Aim of the task :: Apart from the pictures, write out the records that follow exactly.

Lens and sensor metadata

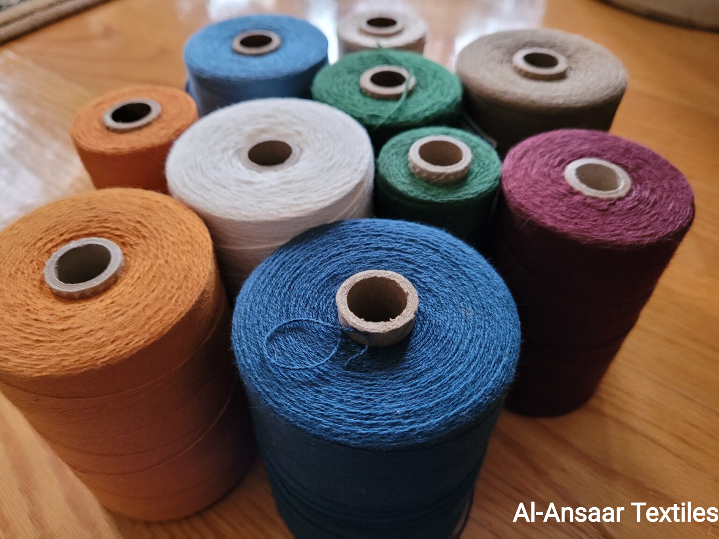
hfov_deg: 67.3
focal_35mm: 26
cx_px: 360
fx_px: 540
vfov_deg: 53.1
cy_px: 270
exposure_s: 1/39
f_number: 1.8
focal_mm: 5.4
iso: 640
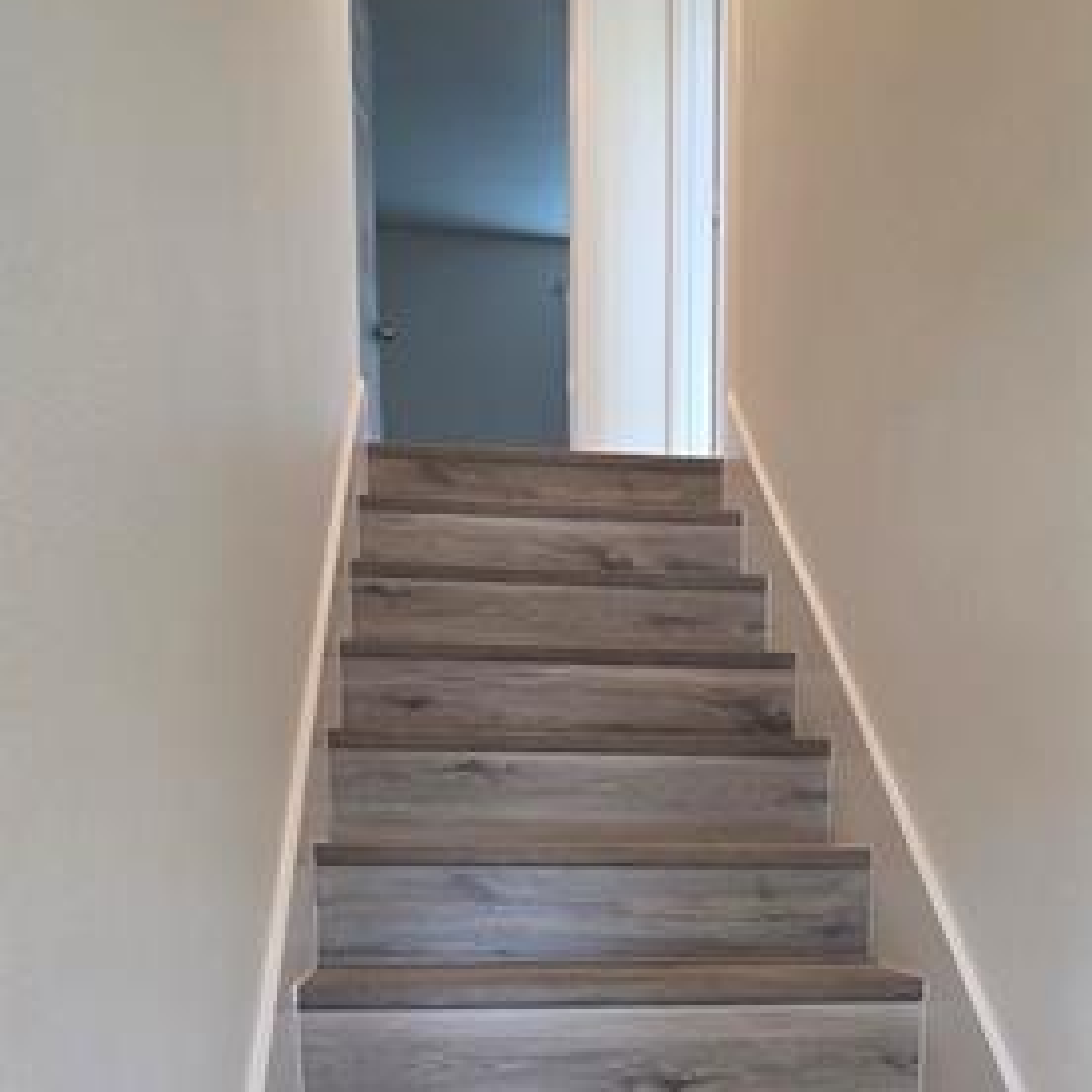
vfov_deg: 45.1
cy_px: 1033
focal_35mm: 32
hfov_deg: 50.7
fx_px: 1142
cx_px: 665
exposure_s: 1/60
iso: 320
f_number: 2.2
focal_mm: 2.2
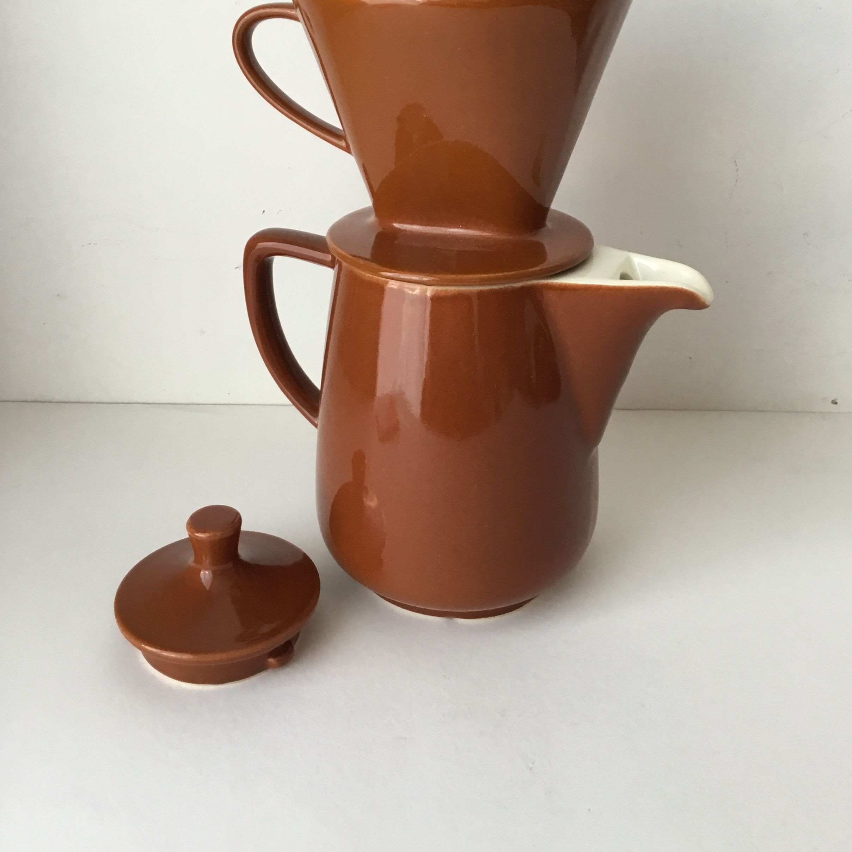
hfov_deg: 44.9
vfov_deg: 44.4
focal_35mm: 37
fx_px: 1030
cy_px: 299
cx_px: 429
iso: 100
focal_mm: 3.3
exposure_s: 1/33
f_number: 2.4
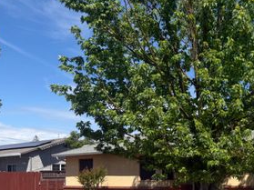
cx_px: 205
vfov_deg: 32.2
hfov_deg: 41.9
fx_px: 315
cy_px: 164
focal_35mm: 43
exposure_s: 1/4975
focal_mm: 6.76
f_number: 1.78
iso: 80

Problem solution ::
hfov_deg: 67.3
focal_35mm: 26
cx_px: 360
fx_px: 540
vfov_deg: 53.1
cy_px: 270
exposure_s: 1/39
f_number: 1.8
focal_mm: 5.4
iso: 640
vfov_deg: 45.1
cy_px: 1033
focal_35mm: 32
hfov_deg: 50.7
fx_px: 1142
cx_px: 665
exposure_s: 1/60
iso: 320
f_number: 2.2
focal_mm: 2.2
hfov_deg: 44.9
vfov_deg: 44.4
focal_35mm: 37
fx_px: 1030
cy_px: 299
cx_px: 429
iso: 100
focal_mm: 3.3
exposure_s: 1/33
f_number: 2.4
cx_px: 205
vfov_deg: 32.2
hfov_deg: 41.9
fx_px: 315
cy_px: 164
focal_35mm: 43
exposure_s: 1/4975
focal_mm: 6.76
f_number: 1.78
iso: 80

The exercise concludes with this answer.